By Melinda Young

For case management and transitional care services to produce positive results in patient and economic outcomes, they need to be consistent, researchers suggest.1

The Comprehensive Post-Acute Stroke Services (COMPASS) transitional care study used a pragmatic approach. The investigators did not hire transitional care coordinators to ensure all eligible patients were enrolled and all intervention solutions were consistently applied. Then, investigators studied the results. They found a wide variability in how the program was implemented across 20 hospitals. Some barely enrolled any patients, and others enrolled at least two-thirds of patients eligible for the intervention.1

The result was that some sites, particularly those with poor communication and low staff availability, were not as successful at consistently implementing the program.

Overall, little more than one-third of eligible stroke patients received the intervention, says Pamela W. Duncan, PhD, PT, professor of neurology at Wake Forest School of Medicine in Winston-Salem, NC.

“There were a lot of system barriers to that,” Duncan says. “We had five or six sites that reached out to a lot their patients, but in a pragmatic trial, we were not allowed to pay research coordinators to provide the intervention.”

Hospitals had to provide the intervention. Only half of the intervention hospitals sustained the intervention without interruption. “Many of them treated it as a PRN service — ‘We got it if we have the staff,’” Duncan explains. “If the nurse was out on leave, they didn’t have services available.”

Researchers studied the variability among implementation of the program and have tried to explain what the variation was about, says Barbara J. Lutz, PhD, RN, CRRN, FAAN, McNeill distinguished professor at the University of North Carolina Wilmington.

“We found organizations really had to be ready to implement,” she says. “They had to have the commitment of the organization — not just at the highest level or staff level, but also horizontally and vertically.”

Buy-in from staff is needed for the transitional care program to succeed. “That was a big ‘ah-ha’ moment for us,” Lutz says. “Even if you have commitment from staff, if the hospital couldn’t dedicate the resources necessary to implement this, it wouldn’t succeed. Hospitals had to use their own resources because that’s what the way the funding works.”

Hospitals also needed a program champion. “They needed someone well-connected throughout the organization and who could have the ear of the administration,” Lutz explains. “They needed someone who could navigate the system and talk to the people they needed to talk to.”

For example, one eastern North Carolina hospital employed a post-acute coordinator and stroke coordinator who would visit the hospital’s board and top leader to tell them what she needed to make the program work. She provided a case for it, and they listened to her, Lutz says. “She had [the attention of] a wide range of decision-makers, and they were very successful.”

By contrast, upper-level administrators at some larger hospitals were unaware of the program. When the care coordinators attempted to implement the intervention, they found the leaders were not involved in reducing obstacles.

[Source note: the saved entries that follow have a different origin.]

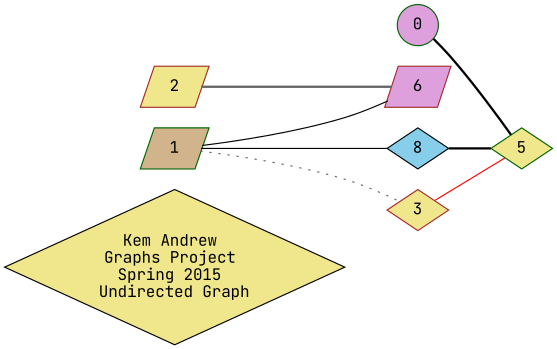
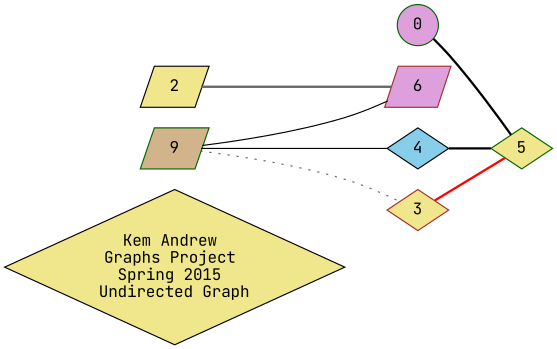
  graph {
    fontname="JetBrains Mono"
    rankdir=LR
    node [color=darkgreen fillcolor=khaki fontname="JetBrains Mono" shape=diamond style=filled]
    edge [color=black fontname="JetBrains Mono" style=bold]
    n1 [color=black label="Kem Andrew \nGraphs Project \nSpring 2015 \nUndirected Graph"]
    n2 [fillcolor=plum label=0 shape=circle]
    n3 [label=5]
-   n4 [color=brown label=2 shape=parallelogram]
+   n4 [color=black label=2 shape=parallelogram]
    n5 [color=brown fillcolor=plum label=6 shape=parallelogram]
-   n6 [color=black fillcolor=skyblue label=8]
-   n7 [fillcolor=tan label=1 shape=parallelogram]
+   n6 [color=black fillcolor=skyblue label=4]
+   n7 [fillcolor=tan label=9 shape=parallelogram]
    n8 [color=brown label=3]
    n2 -- n3
    n4 -- n5 [color=gray40]
    n6 -- n3
    n7 -- n5 [style=solid]
    n7 -- n6 [style=solid]
    n7 -- n8 [color=gray40 style=dotted]
-   n8 -- n3 [color=red style=solid]
+   n8 -- n3 [color=red]
  }
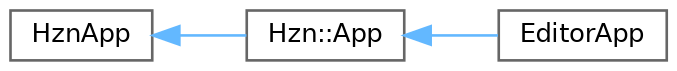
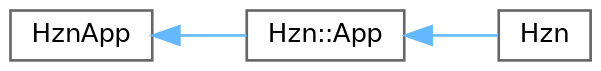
  digraph {
    rankdir=LR
    node [color=grey40 fillcolor=white fontname=Helvetica fontsize=10 shape=box style=filled]
    edge [color=steelblue1 dir=back fontname=Helvetica fontsize=10 labelfontname=Helvetica labelfontsize=10 style=solid]
    n1 [height=0.2 label="Hzn::App" width=0.4]
-   n2 [height=0.2 label=EditorApp width=0.4]
+   n2 [height=0.2 label=Hzn width=0.4]
    n3 [height=0.2 label=HznApp width=0.4]
    n1 -> n2
    n3 -> n1
  }
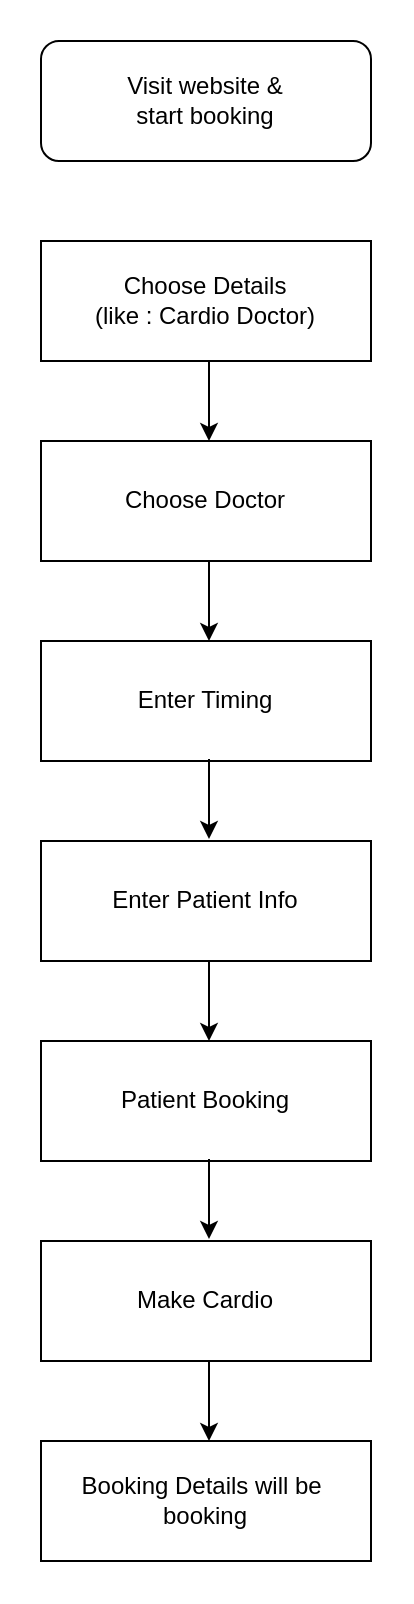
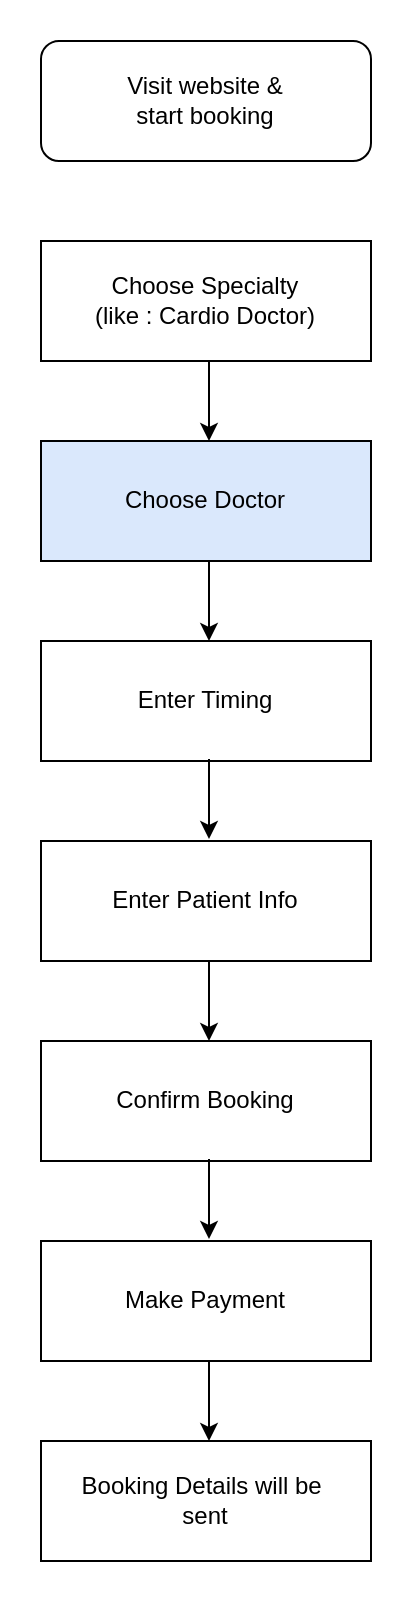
  <mxCell id="0" />
  <mxCell id="1" parent="0" />
  <mxCell id="2" value="Visit website &amp;amp;&lt;div&gt;start booking&lt;/div&gt;" style="whiteSpace=wrap;html=1;rounded=1;" vertex="1" parent="1"><mxGeometry x="20" y="20" width="165" height="60" as="geometry" /></mxCell>
- <mxCell id="3" value="Choose Details&lt;br&gt;(like : Cardio Doctor)" style="rounded=0;whiteSpace=wrap;html=1;" vertex="1" parent="1"><mxGeometry x="20" y="120" width="165" height="60" as="geometry" /></mxCell>
- <mxCell id="4" value="Choose Doctor" style="rounded=0;whiteSpace=wrap;html=1;" vertex="1" parent="1"><mxGeometry x="20" y="220" width="165" height="60" as="geometry" /></mxCell>
+ <mxCell id="3" value="Choose Specialty&lt;br&gt;(like : Cardio Doctor)" style="rounded=0;whiteSpace=wrap;html=1;" vertex="1" parent="1"><mxGeometry x="20" y="120" width="165" height="60" as="geometry" /></mxCell>
+ <mxCell id="4" value="Choose Doctor" style="rounded=0;whiteSpace=wrap;html=1;fillColor=#dae8fc;" vertex="1" parent="1"><mxGeometry x="20" y="220" width="165" height="60" as="geometry" /></mxCell>
  <mxCell id="5" value="Enter Timing" style="rounded=0;whiteSpace=wrap;html=1;" vertex="1" parent="1"><mxGeometry x="20" y="320" width="165" height="60" as="geometry" /></mxCell>
  <mxCell id="6" value="Enter Patient Info" style="rounded=0;whiteSpace=wrap;html=1;" vertex="1" parent="1"><mxGeometry x="20" y="420" width="165" height="60" as="geometry" /></mxCell>
- <mxCell id="7" value="Patient Booking" style="rounded=0;whiteSpace=wrap;html=1;" vertex="1" parent="1"><mxGeometry x="20" y="520" width="165" height="60" as="geometry" /></mxCell>
- <mxCell id="8" value="Make Cardio" style="rounded=0;whiteSpace=wrap;html=1;" vertex="1" parent="1"><mxGeometry x="20" y="620" width="165" height="60" as="geometry" /></mxCell>
- <mxCell id="9" value="Booking Details will be&amp;nbsp;&lt;div&gt;booking&lt;/div&gt;" style="rounded=0;whiteSpace=wrap;html=1;" vertex="1" parent="1"><mxGeometry x="20" y="720" width="165" height="60" as="geometry" /></mxCell>
+ <mxCell id="7" value="Confirm Booking" style="rounded=0;whiteSpace=wrap;html=1;" vertex="1" parent="1"><mxGeometry x="20" y="520" width="165" height="60" as="geometry" /></mxCell>
+ <mxCell id="8" value="Make Payment" style="rounded=0;whiteSpace=wrap;html=1;" vertex="1" parent="1"><mxGeometry x="20" y="620" width="165" height="60" as="geometry" /></mxCell>
+ <mxCell id="9" value="Booking Details will be&amp;nbsp;&lt;div&gt;sent&lt;/div&gt;" style="rounded=0;whiteSpace=wrap;html=1;" vertex="1" parent="1"><mxGeometry x="20" y="720" width="165" height="60" as="geometry" /></mxCell>
  <mxCell id="10" value="" style="endArrow=classic;html=1;rounded=0;entryX=0.5;entryY=0;entryDx=0;entryDy=0;exitX=0.5;exitY=1;exitDx=0;exitDy=0;" edge="1" parent="1"><mxGeometry width="50" height="50" relative="1" as="geometry"><mxPoint x="104" y="180" as="sourcePoint" /><mxPoint x="104" y="220" as="targetPoint" /></mxGeometry></mxCell>
  <mxCell id="11" value="" style="endArrow=classic;html=1;rounded=0;entryX=0.5;entryY=0;entryDx=0;entryDy=0;exitX=0.5;exitY=1;exitDx=0;exitDy=0;" edge="1" parent="1"><mxGeometry width="50" height="50" relative="1" as="geometry"><mxPoint x="104" y="280" as="sourcePoint" /><mxPoint x="104" y="320" as="targetPoint" /></mxGeometry></mxCell>
  <mxCell id="12" value="" style="endArrow=classic;html=1;rounded=0;entryX=0.5;entryY=0;entryDx=0;entryDy=0;exitX=0.5;exitY=1;exitDx=0;exitDy=0;" edge="1" parent="1"><mxGeometry width="50" height="50" relative="1" as="geometry"><mxPoint x="104" y="379" as="sourcePoint" /><mxPoint x="104" y="419" as="targetPoint" /></mxGeometry></mxCell>
  <mxCell id="13" value="" style="endArrow=classic;html=1;rounded=0;entryX=0.5;entryY=0;entryDx=0;entryDy=0;exitX=0.5;exitY=1;exitDx=0;exitDy=0;" edge="1" parent="1"><mxGeometry width="50" height="50" relative="1" as="geometry"><mxPoint x="104" y="480" as="sourcePoint" /><mxPoint x="104" y="520" as="targetPoint" /></mxGeometry></mxCell>
  <mxCell id="14" value="" style="endArrow=classic;html=1;rounded=0;entryX=0.5;entryY=0;entryDx=0;entryDy=0;exitX=0.5;exitY=1;exitDx=0;exitDy=0;" edge="1" parent="1"><mxGeometry width="50" height="50" relative="1" as="geometry"><mxPoint x="104" y="579" as="sourcePoint" /><mxPoint x="104" y="619" as="targetPoint" /></mxGeometry></mxCell>
  <mxCell id="15" value="" style="endArrow=classic;html=1;rounded=0;entryX=0.5;entryY=0;entryDx=0;entryDy=0;exitX=0.5;exitY=1;exitDx=0;exitDy=0;" edge="1" parent="1"><mxGeometry width="50" height="50" relative="1" as="geometry"><mxPoint x="104" y="680" as="sourcePoint" /><mxPoint x="104" y="720" as="targetPoint" /></mxGeometry></mxCell>
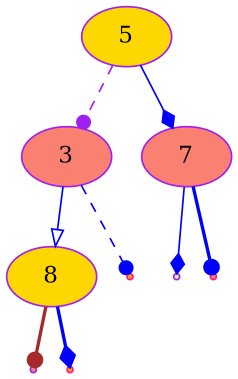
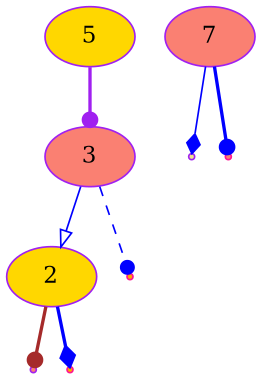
  digraph {
    ordering=out
    node [color=purple fillcolor=salmon style=filled shape=point]
    edge [arrowhead=dot color=blue style=solid]
    5 [fillcolor=gold shape=""]
    3 [shape=""]
    7 [shape=""]
-   2 [fillcolor=gold label=8 shape=""]
+   2 [fillcolor=gold shape=""]
    null3r [color=deeppink fillcolor=orange]
    null7l [fillcolor=khaki]
    null7r [color=deeppink]
    null2l
    null2r [color=deeppink fillcolor=orange]
-   5 -> 3 [color=purple style=dashed]
-   5 -> 7 [arrowhead=diamond]
+   5 -> 3 [color=purple style=bold]
    3 -> 2 [arrowhead=onormal]
    3 -> null3r [style=dashed]
    7 -> null7l [arrowhead=diamond]
    7 -> null7r [style=bold]
    2 -> null2l [color=brown style=bold]
    2 -> null2r [arrowhead=diamond style=bold]
  }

The most successful sites for the intervention involved administrators who believed in the COMPASS transitional care program and who recognized it as an important part of stroke care, Lutz says. “They wanted to see it work.”

Health systems have reduced readmissions and invested in case management services in recent years, but the bigger question is if these efforts have improved the health of patients. “Right now, all the [available] studies have had mixed results, but that doesn’t mean we have to stop,” Duncan says.

Duncan’s own experience after a bike accident and skull fracture taught her that everyone recovering from a traumatic injury or severe illness could benefit from some immediate follow-up or transitional care.

After spending a couple of days in a coma in the neuro intensive care unit, Duncan awoke and was told she would be discharged. Her only discharge plan was to see her primary care provider within two weeks. As soon as she went home, she experienced severe leg cramping. It turned out her potassium level was dangerously low, a problem that might not have been discovered if she had not suggested this when her husband took her to a local healthcare facility.

“We can all be the victim of poor transitional care,” Duncan says.

Organizational readiness also was a key factor in implementation. Successful sites included both clinical champions and institutional commitment to implementing the intervention in the way it was designed. They made the program a priority, and communicated that commitment to frontline staff. “They provided dedicated and sufficient resources for implementation, including hiring staff with appropriate skills and experience,” Lutz says. “You have to hire the right people. These are folks who have to have the right kind of problem-solving skills, and feel OK in an autonomous role.”

Implementation challenges included the length of the clinic visit, the clinic’s location, and patients’ access to transportation and copay funds. “Those kinds of logistical and tangible issues also made implementation more difficult,” Lutz says.

Transitional care programs based on COMPASS can succeed for other chronic conditions and medical problems as well, she notes.

REFERENCE

  1. Lutz BJ, Reimold AE, Coleman SW, et al. Implementation of a transitional care model for stroke: Perspectives from frontline clinicians, administrators, and COMPASS-TC implementation staff. Gerontologist 2020;60:1071-1084.